*** Source material Section Begins ***
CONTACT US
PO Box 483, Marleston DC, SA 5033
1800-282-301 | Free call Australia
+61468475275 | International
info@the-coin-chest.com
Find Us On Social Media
*** Source material Section Ends ***
Instructions for the task
Return all of the lines above exactly, with none omitted.

Solution for this exercise
CONTACT US
PO Box 483, Marleston DC, SA 5033
1800-282-301 | Free call Australia
+61468475275 | International
info@the-coin-chest.com
Find Us On Social Media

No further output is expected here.